The bundling provided by the transforms allows a simple representation of 
multiple algorithms and format considerations. IPv6 forces the transformations 
to be 64 bit aligned. This would means that one network layer security protocol 
can protect both IPv4 and IPv6. Different transformations would be supported 
for different security services, export considerations, and IPv6 alignment. The 
IPv6 aligned transformations are only necessary between in IPv6-to-IPv6 
security encapsulations.

IPv6 also has identified a requirement for a transparent authentication only 
encapsulation mode. This requirement was not met by IPSP and was our basis for 
consolidating the IPv4 versus IPv6 issues from the last meeting. IPv6 does need 
it's own authentication protocol to meet this requirement.

I am reiterating these points because we seem to be saying the same thing now 
but your draft specification did not seem to reflect these ideas. Are we on the 
same wavelength now?

Paul


_______________________________________________________________________________
Subject: Re: Re[2]: IPSEC at Dec IETF
Author:  perry@imsi.com@INTERNET
Date:    12/1/94  5:16 PM

X-Reposting-Policy: redistribute only with permission


Paul_Lambert-P15452@email.mot.com says:
> I have a one comment on this ... if you change the header format it is no
> longer IPv6 pure.

That is not really true. The AP header is identical to what we already
agreed on and the ESP is identical other than the contents of the
opaque portion of the packet. The opaque portion is, well, opaque, and
I'm merely suggesting that it be made even more opaque by making it
security transform dependant. Under that circumstance, Ran's drafts
and what we were proposing as IPSP become completely identical -- so
there is very little point in having two specs.
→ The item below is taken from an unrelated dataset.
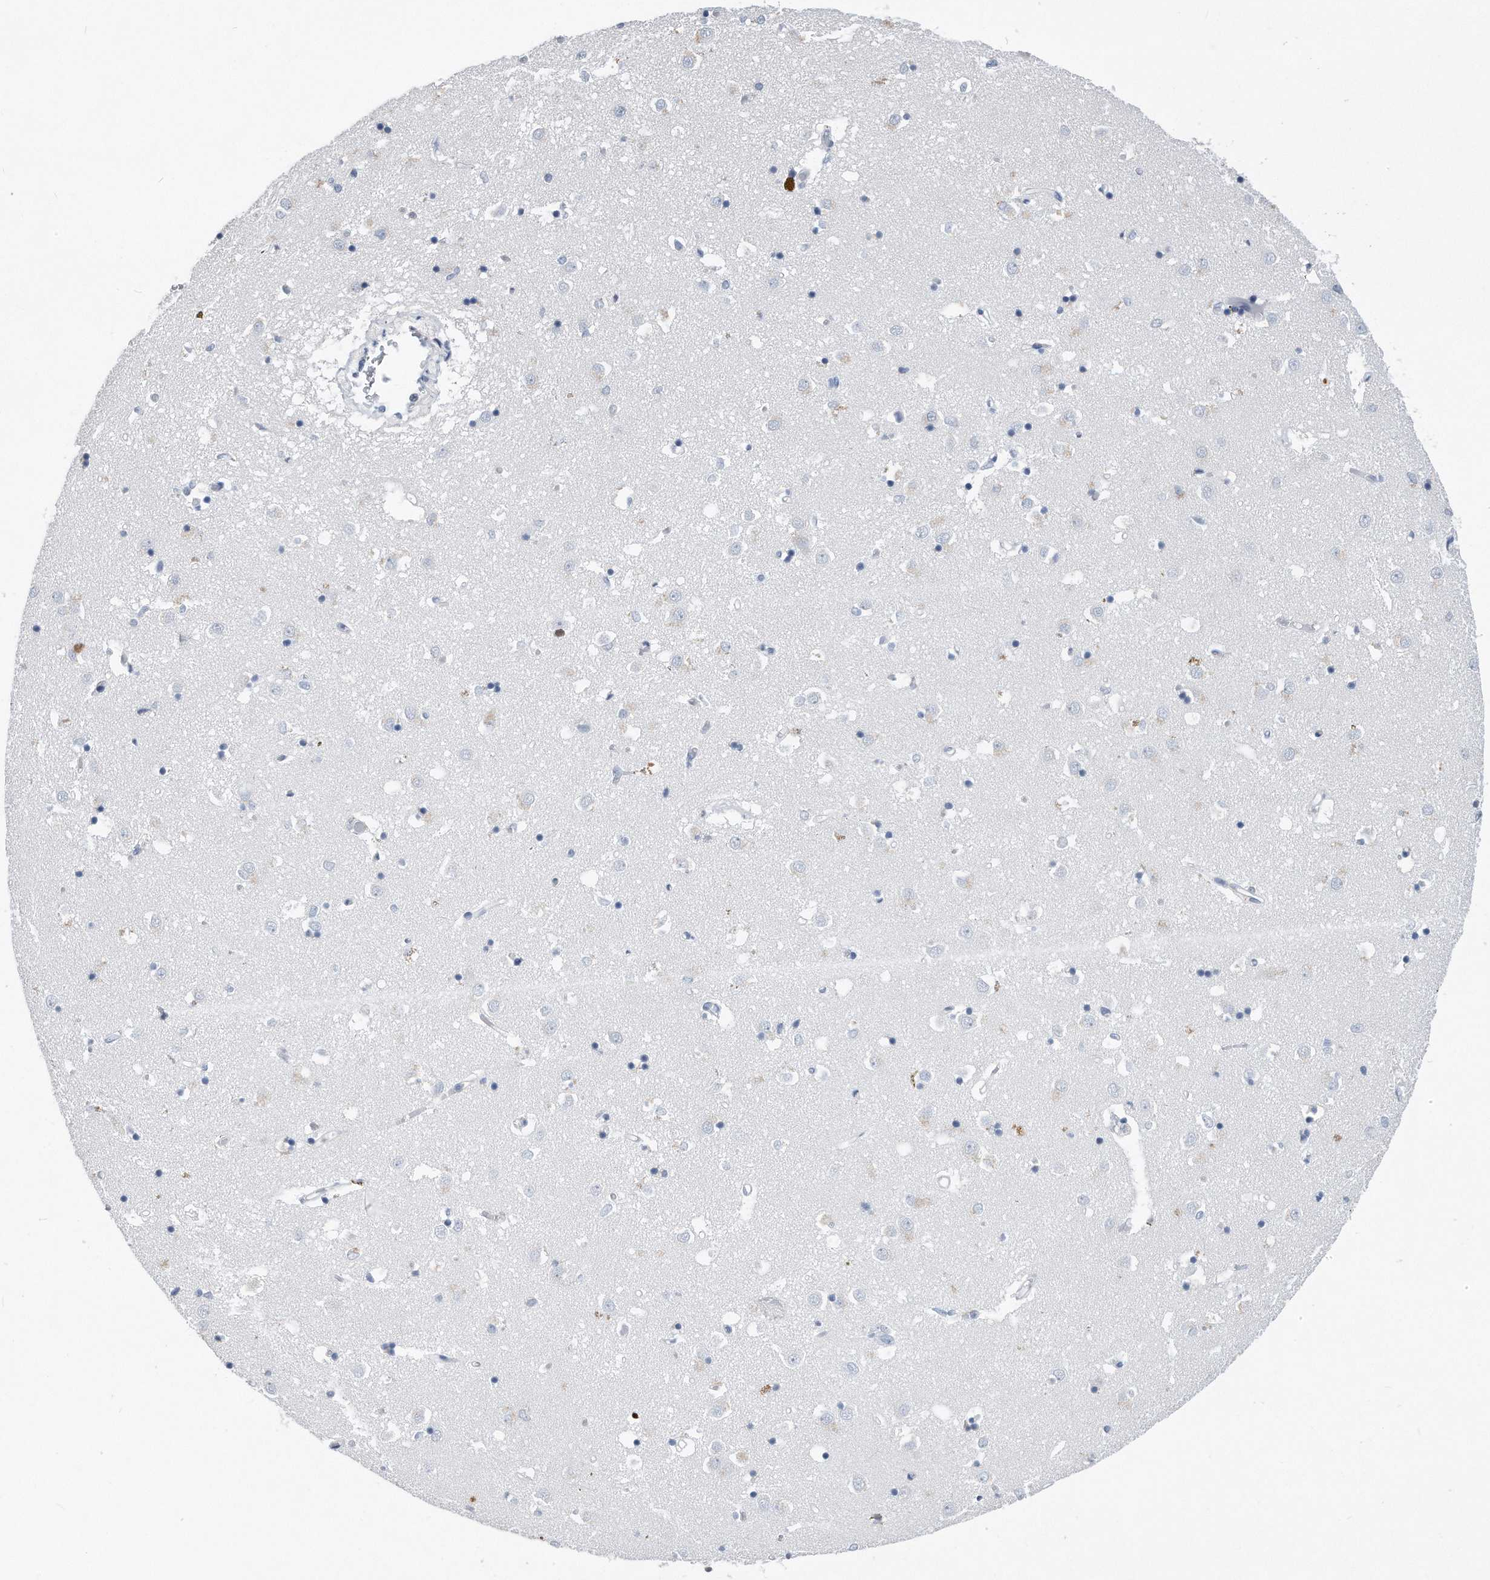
{"staining": {"intensity": "negative", "quantity": "none", "location": "none"}, "tissue": "caudate", "cell_type": "Glial cells", "image_type": "normal", "snomed": [{"axis": "morphology", "description": "Normal tissue, NOS"}, {"axis": "topography", "description": "Lateral ventricle wall"}], "caption": "High power microscopy photomicrograph of an immunohistochemistry (IHC) image of benign caudate, revealing no significant positivity in glial cells. The staining is performed using DAB (3,3'-diaminobenzidine) brown chromogen with nuclei counter-stained in using hematoxylin.", "gene": "PCNA", "patient": {"sex": "male", "age": 70}}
> At the last meeting, we were moving towards replacing the IPv6 encapsulation
> with IPSP.

It would be better to say that after a couple of days we re-derived
the v6 encapsulation and decided to try to have one encapsulation and
call it IPSP, but it was basically just Ran's encapsulation.

> It looks the group has reached a branch point in the IPSP. We need
> to decide if IPv6 purity is more important than efficiency.
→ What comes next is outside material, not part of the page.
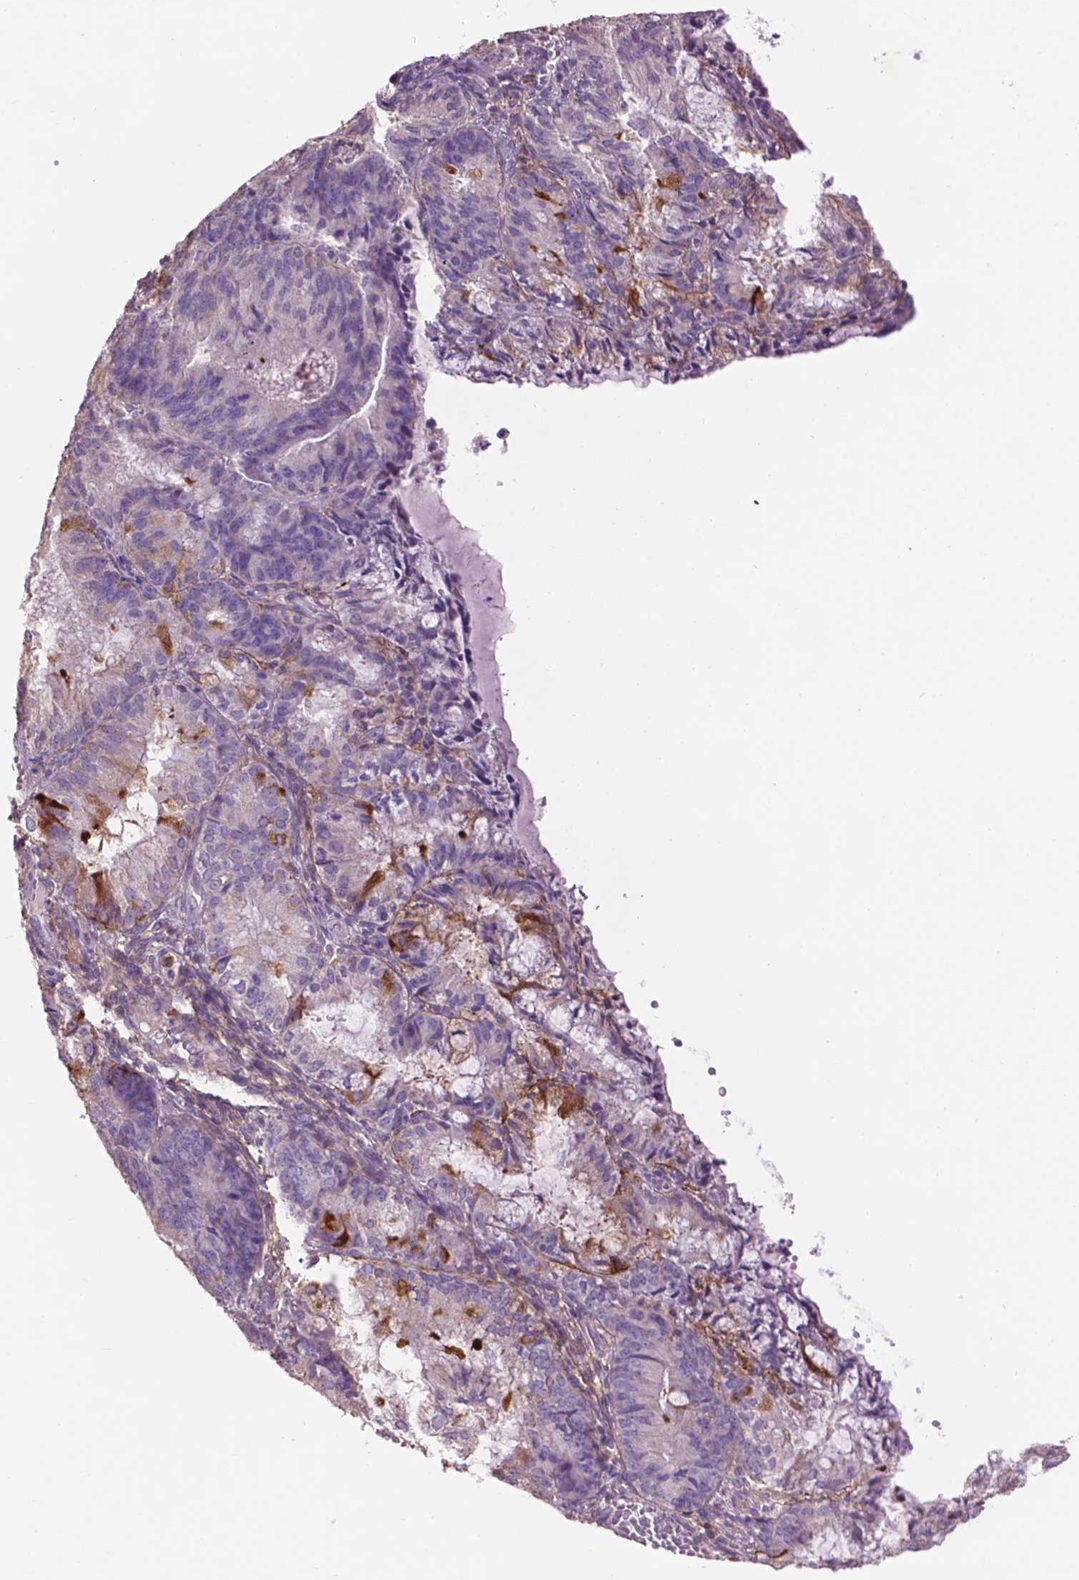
{"staining": {"intensity": "negative", "quantity": "none", "location": "none"}, "tissue": "endometrial cancer", "cell_type": "Tumor cells", "image_type": "cancer", "snomed": [{"axis": "morphology", "description": "Adenocarcinoma, NOS"}, {"axis": "topography", "description": "Endometrium"}], "caption": "High power microscopy photomicrograph of an immunohistochemistry photomicrograph of endometrial cancer (adenocarcinoma), revealing no significant expression in tumor cells. (Stains: DAB immunohistochemistry with hematoxylin counter stain, Microscopy: brightfield microscopy at high magnification).", "gene": "LRRC3C", "patient": {"sex": "female", "age": 86}}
I am not certain that this is an issue. The only way this comes up is
in the question of how many bytes are used inside the opaque portion
of the opaque encapsulation to define "next header" or the
equivalent. If Ran is willing to let this be transform dependant the
specs suddenly become absolutely identical and ther is no longer a
reason to declare them to be two different protocols.